Las lindas lagartijas de San Cristóbal asomaban remolonas tomando baños de sol, vitaminas, en el piso elevado del sendero y en los puentes de madera abriéndose paso por el bosque seco surgiendo del flujo lávico color miel, las rocas sueltas daban la impresión de un terreno arado por gigantes. Al final del camino elevado tres lobos marinos durmientes bloqueaban el acceso a la cálida y fina arena de Puerto Chino, asunto que fue fácil de resolver desviándome unos metros  a la derecha. La bienvenida lobuna fue el preámbulo de atravesar la playita –un goce lento y distraído–, salpicada por grupos familiares de lobos marinos bañistas mezclados con piedras salientes redondeadas que hacían de almohadas o cosa parecida. De aquel paraje zoológico de ensueño solo fui parte yendo y viniendo del promontorio de rocas que, además de constituir un regio balcón de lejanías es parador intermitente de aves de orilla, como la fragata real hembra que otrora hallé embebida en su  largo ritual de acicalamiento y de secado de alas, digo esto último como la una cara de realidad de entonces, a la verdad  es la otra cara la que tengo clavada en la mente, aún veo a una hermosura alada en letargo o mejor dicho en trance cósmico. Esta vez, haciendo la vuelta al promontorio, tuve el momento justo para congelar imágenes de un trío de piqueros azules, fue el plato principal en lo que concierne a la avifauna de Puerto Chino, esto antes de que me tiente la plataforma inclinada de lava, ofreciendo irrechazable perezosa con panorama exclusivo al sur de la orilla rocosa.
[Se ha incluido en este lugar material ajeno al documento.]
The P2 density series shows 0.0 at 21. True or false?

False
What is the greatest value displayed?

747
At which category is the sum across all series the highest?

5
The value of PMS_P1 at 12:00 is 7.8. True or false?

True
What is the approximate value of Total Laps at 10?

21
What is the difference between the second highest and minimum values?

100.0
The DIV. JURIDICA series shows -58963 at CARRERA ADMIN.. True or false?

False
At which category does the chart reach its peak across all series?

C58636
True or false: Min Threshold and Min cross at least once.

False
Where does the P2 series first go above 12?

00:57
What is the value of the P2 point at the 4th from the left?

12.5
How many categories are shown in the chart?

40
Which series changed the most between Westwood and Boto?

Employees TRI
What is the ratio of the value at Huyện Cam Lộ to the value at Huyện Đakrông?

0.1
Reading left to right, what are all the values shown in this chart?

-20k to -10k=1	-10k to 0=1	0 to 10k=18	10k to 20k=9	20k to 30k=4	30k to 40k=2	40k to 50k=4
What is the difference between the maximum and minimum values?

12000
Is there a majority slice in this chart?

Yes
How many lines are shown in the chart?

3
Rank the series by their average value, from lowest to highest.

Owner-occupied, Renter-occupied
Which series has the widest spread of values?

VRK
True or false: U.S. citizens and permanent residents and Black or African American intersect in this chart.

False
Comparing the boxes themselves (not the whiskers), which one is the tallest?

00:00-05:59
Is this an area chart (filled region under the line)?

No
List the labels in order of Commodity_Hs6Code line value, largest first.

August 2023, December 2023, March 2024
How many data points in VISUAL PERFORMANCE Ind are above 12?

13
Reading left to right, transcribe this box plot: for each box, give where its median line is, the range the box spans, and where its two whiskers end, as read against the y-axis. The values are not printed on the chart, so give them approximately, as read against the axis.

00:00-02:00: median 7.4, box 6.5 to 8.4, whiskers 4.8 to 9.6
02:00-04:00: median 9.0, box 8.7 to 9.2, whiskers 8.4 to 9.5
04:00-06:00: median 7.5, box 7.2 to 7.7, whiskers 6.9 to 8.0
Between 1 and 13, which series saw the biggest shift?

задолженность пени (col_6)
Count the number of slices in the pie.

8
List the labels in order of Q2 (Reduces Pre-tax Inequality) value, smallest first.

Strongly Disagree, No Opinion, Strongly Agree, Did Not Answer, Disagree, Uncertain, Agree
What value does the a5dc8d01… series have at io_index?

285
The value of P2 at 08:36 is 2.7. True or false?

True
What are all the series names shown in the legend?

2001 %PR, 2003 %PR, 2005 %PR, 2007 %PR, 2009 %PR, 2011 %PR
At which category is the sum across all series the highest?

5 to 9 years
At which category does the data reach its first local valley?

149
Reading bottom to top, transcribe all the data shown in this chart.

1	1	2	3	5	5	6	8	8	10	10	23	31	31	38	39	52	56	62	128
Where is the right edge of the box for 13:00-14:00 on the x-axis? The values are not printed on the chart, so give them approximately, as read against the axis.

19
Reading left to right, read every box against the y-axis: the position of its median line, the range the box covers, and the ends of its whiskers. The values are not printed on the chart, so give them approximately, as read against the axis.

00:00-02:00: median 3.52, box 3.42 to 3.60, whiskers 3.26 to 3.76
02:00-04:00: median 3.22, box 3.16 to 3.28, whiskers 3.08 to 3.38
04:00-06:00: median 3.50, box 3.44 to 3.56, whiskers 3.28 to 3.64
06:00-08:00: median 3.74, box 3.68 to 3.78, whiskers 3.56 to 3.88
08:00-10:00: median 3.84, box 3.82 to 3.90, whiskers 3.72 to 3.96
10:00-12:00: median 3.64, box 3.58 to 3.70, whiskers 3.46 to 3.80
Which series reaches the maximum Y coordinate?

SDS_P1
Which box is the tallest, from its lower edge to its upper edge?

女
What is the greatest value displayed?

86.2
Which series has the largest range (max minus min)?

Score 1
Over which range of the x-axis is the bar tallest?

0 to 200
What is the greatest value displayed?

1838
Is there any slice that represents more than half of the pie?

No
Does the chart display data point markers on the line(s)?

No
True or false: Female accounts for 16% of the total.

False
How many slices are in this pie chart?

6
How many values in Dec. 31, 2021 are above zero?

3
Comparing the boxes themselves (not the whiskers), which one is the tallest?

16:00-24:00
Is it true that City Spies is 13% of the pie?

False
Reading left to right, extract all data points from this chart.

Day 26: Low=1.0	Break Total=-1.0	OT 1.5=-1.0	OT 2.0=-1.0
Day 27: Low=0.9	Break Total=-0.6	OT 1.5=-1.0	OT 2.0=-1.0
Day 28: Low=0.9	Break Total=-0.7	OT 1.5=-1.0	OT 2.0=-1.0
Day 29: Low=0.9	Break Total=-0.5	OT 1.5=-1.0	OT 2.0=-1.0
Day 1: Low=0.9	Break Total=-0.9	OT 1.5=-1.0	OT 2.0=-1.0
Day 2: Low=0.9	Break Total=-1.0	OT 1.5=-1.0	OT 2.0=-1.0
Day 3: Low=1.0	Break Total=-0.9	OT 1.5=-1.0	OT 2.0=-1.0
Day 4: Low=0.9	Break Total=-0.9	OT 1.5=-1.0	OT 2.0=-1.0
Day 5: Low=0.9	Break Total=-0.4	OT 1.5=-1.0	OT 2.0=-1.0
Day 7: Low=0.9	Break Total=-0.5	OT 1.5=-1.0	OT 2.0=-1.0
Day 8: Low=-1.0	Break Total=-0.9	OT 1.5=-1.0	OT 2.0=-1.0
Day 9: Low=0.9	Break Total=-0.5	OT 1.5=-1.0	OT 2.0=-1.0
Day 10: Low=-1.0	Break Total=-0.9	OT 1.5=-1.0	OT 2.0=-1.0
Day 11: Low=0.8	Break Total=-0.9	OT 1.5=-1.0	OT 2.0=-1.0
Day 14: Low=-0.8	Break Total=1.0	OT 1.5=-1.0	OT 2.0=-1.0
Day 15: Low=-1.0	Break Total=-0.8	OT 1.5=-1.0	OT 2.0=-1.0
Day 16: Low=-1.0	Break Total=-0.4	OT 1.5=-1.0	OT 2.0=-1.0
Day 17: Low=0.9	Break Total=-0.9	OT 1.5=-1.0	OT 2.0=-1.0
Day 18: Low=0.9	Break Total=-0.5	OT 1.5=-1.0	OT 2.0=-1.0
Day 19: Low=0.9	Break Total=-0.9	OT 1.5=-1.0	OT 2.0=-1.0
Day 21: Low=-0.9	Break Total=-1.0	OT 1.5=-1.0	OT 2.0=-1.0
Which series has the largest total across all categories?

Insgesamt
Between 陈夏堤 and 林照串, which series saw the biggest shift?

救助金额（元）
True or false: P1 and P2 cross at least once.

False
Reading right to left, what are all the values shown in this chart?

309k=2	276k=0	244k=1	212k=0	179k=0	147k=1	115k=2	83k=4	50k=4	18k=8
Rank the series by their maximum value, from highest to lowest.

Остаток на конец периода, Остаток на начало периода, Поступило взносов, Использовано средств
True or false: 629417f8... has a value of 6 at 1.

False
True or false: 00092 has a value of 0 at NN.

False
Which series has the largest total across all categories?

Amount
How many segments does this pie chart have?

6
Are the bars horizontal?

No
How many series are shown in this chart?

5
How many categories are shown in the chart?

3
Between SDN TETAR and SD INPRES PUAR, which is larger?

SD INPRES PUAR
De este lado, el mar de oleaje bravo golpeaba la costa suscitando aires de un paisaje antediluviano tan cerca, solo separado por el promontorio, del espacio manso y jovial de los lobos marinos playeros. Los lobos marinos medraban en su galaxia y el bípedo contemplativo en la suya. Más tarde alzaron vuelo la familia de piqueros azules, los vi irse hacia el sureste, me dije que habían tomado la corriente aérea que iba con dirección al Jardín de Opuntias, Piedras Negras y el Barranco Encantado. No perdí la refrescante figura del trío cuando me moví de la caleta, sin más adornos que la negritud de las piedras lavadas por el océano, para regresar a Puerto Baquerizo vía El Junco que cursando la tarde se mantuvo ensimismado entre niebla y lluvia.